The COVID-19 pandemic and associated measures have had significant impacts on healthcare services, including medication use. We aimed to investigate the nationwide changes in thyroid hormone preparation (THP) utilization before, during, and after the COVID-19 restrictions. We obtained nationwide outpatient THP sales and projected prescribing data for the period between 01.03.2018 and 31.12.2022 from IQVIA Turkey. The average monthly THP consumption, cost, and quarterly projected prescribing levels were analyzed across three periods: "before restrictions" (BfR, 01.03.2018-31.03.2020), "during restrictions" (DuR, 01.04.2020-31.03.2022), and "after restrictions" (AfR, 01.04.2022-31.12.2022). Drug consumption levels were calculated using DID (defined daily dose per 1000 inhabitants per day) parameter. Mean monthly consumption of THPs across BfR, DuR, and AfR was 15.8 ± 3.0, 18.2 ± 4.0 (p > 0.05), and 21.1 ± 3.7 DID (p = 0.001 vs. BfR), respectively. Cost of THPs increased from €2.5 m ± 0.4 m in BfR to €2.8 m ± 0.6 m in DuR (p > 0.05), and €3.5 m ± 0.7 m in AfR (p < 0.001 vs. BfR, p = 0.009 vs. DuR). Projected prescribing levels of these drugs declined from 6.9 ± 0.4 DID in BfR to 6.2 ± 0.5 DID in DuR (p = 0.005), then rose to 7.3 ± 0.03 DID in AfR (p = 0.003 vs. DuR). Ongoing THP users accounted for 89.4% of all projected THP prescriptions and followed the overall trend. Projected prescribing for new users remained stable across three periods (p > 0.05). This study demonstrated that THP utilization showed a modest upward trend since the onset of the COVID-19 pandemic. The increase in consumption following the relaxation of restrictions might be associated with a potentially elevated need for pharmacotherapy, likely due to reduced healthcare access during the extraordinary conditions.

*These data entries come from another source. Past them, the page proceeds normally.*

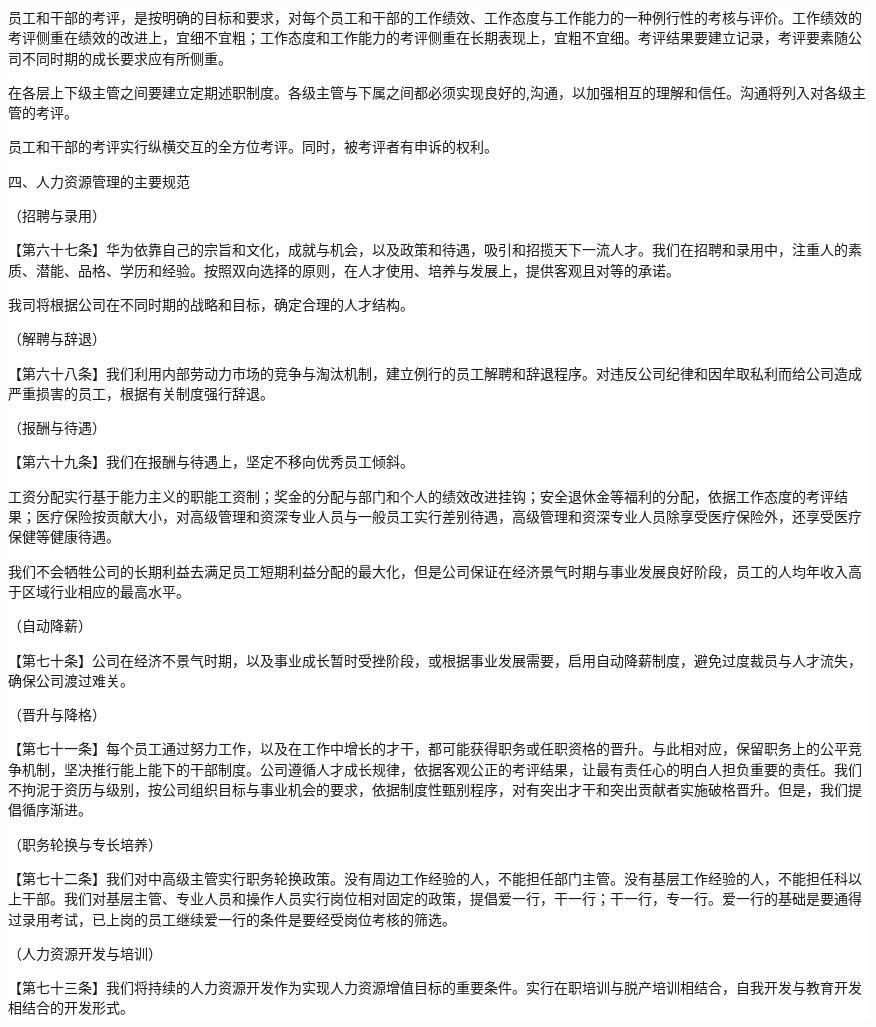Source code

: 
员工和干部的考评，是按明确的目标和要求，对每个员工和干部的工作绩效、工作态度与工作能力的一种例行性的考核与评价。工作绩效的考评侧重在绩效的改进上，宜细不宜粗；工作态度和工作能力的考评侧重在长期表现上，宜粗不宜细。考评结果要建立记录，考评要素随公司不同时期的成长要求应有所侧重。



在各层上下级主管之间要建立定期述职制度。各级主管与下属之间都必须实现良好的,沟通，以加强相互的理解和信任。沟通将列入对各级主管的考评。

员工和干部的考评实行纵横交互的全方位考评。同时，被考评者有申诉的权利。



四、人力资源管理的主要规范



（招聘与录用）

【第六十七条】华为依靠自己的宗旨和文化，成就与机会，以及政策和待遇，吸引和招揽天下一流人才。我们在招聘和录用中，注重人的素质、潜能、品格、学历和经验。按照双向选择的原则，在人才使用、培养与发展上，提供客观且对等的承诺。



我司将根据公司在不同时期的战略和目标，确定合理的人才结构。



（解聘与辞退）

【第六十八条】我们利用内部劳动力市场的竞争与淘汰机制，建立例行的员工解聘和辞退程序。对违反公司纪律和因牟取私利而给公司造成严重损害的员工，根据有关制度强行辞退。



（报酬与待遇）

【第六十九条】我们在报酬与待遇上，坚定不移向优秀员工倾斜。



工资分配实行基于能力主义的职能工资制；奖金的分配与部门和个人的绩效改进挂钩；安全退休金等福利的分配，依据工作态度的考评结果；医疗保险按贡献大小，对高级管理和资深专业人员与一般员工实行差别待遇，高级管理和资深专业人员除享受医疗保险外，还享受医疗保健等健康待遇。



我们不会牺牲公司的长期利益去满足员工短期利益分配的最大化，但是公司保证在经济景气时期与事业发展良好阶段，员工的人均年收入高于区域行业相应的最高水平。



（自动降薪）

【第七十条】公司在经济不景气时期，以及事业成长暂时受挫阶段，或根据事业发展需要，启用自动降薪制度，避免过度裁员与人才流失，确保公司渡过难关。



（晋升与降格）

【第七十一条】每个员工通过努力工作，以及在工作中增长的才干，都可能获得职务或任职资格的晋升。与此相对应，保留职务上的公平竞争机制，坚决推行能上能下的干部制度。公司遵循人才成长规律，依据客观公正的考评结果，让最有责任心的明白人担负重要的责任。我们不拘泥于资历与级别，按公司组织目标与事业机会的要求，依据制度性甄别程序，对有突出才干和突出贡献者实施破格晋升。但是，我们提倡循序渐进。



（职务轮换与专长培养）

【第七十二条】我们对中高级主管实行职务轮换政策。没有周边工作经验的人，不能担任部门主管。没有基层工作经验的人，不能担任科以上干部。我们对基层主管、专业人员和操作人员实行岗位相对固定的政策，提倡爱一行，干一行；干一行，专一行。爱一行的基础是要通得过录用考试，已上岗的员工继续爱一行的条件是要经受岗位考核的筛选。



（人力资源开发与培训）

【第七十三条】我们将持续的人力资源开发作为实现人力资源增值目标的重要条件。实行在职培训与脱产培训相结合，自我开发与教育开发相结合的开发形式。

新冠疫情及相关措施对医疗服务产生了重大影响,包括药物使用。我们旨在调查新冠疫情限制措施实施前、期间和之后全国范围内甲状腺激素制剂(THP)使用情况的变化。我们从IQVIA土耳其公司获取了2018年3月1日至2022年12月31日期间全国门诊THP销售及预计处方数据。分析了三个时期的平均每月THP消费量、成本及季度预计处方水平:“限制措施前”(BfR,2018年3月1日至2020年3月31日)、“限制措施期间”(DuR,2020年4月1日至2022年3月31日)和“限制措施后”(AfR,2022年4月1日至2022年12月31日)。药物消费水平使用DID(每千居民每日限定日剂量)参数计算。BfR、DuR和AfR期间THP的平均每月消费量分别为15.8±3.0、18.2±4.0(p>0.05)和21.1±3.7 DID(与BfR相比,p = 0.001)。THP成本从BfR期间的250万欧元±40万欧元增加到DuR期间的280万欧元±60万欧元(p>0.05),AfR期间为350万欧元±70万欧元(与BfR相比,p<0.001;与DuR相比,p = 0.009)。这些药物的预计处方水平从BfR期间的6.9±0.4 DID降至DuR期间的6.2±0.5 DID(p = 0.005),然后在AfR期间升至7.3±0.03 DID(与DuR相比,p = 0.003)。持续使用THP的用户占所有预计THP处方的89.4%,并遵循总体趋势。新用户的预计处方在三个时期保持稳定(p>0.05)。本研究表明,自新冠疫情爆发以来,THP使用呈适度上升趋势。限制措施放宽后消费量的增加可能与药物治疗需求潜在上升有关,这可能是由于特殊情况下医疗服务可及性降低所致。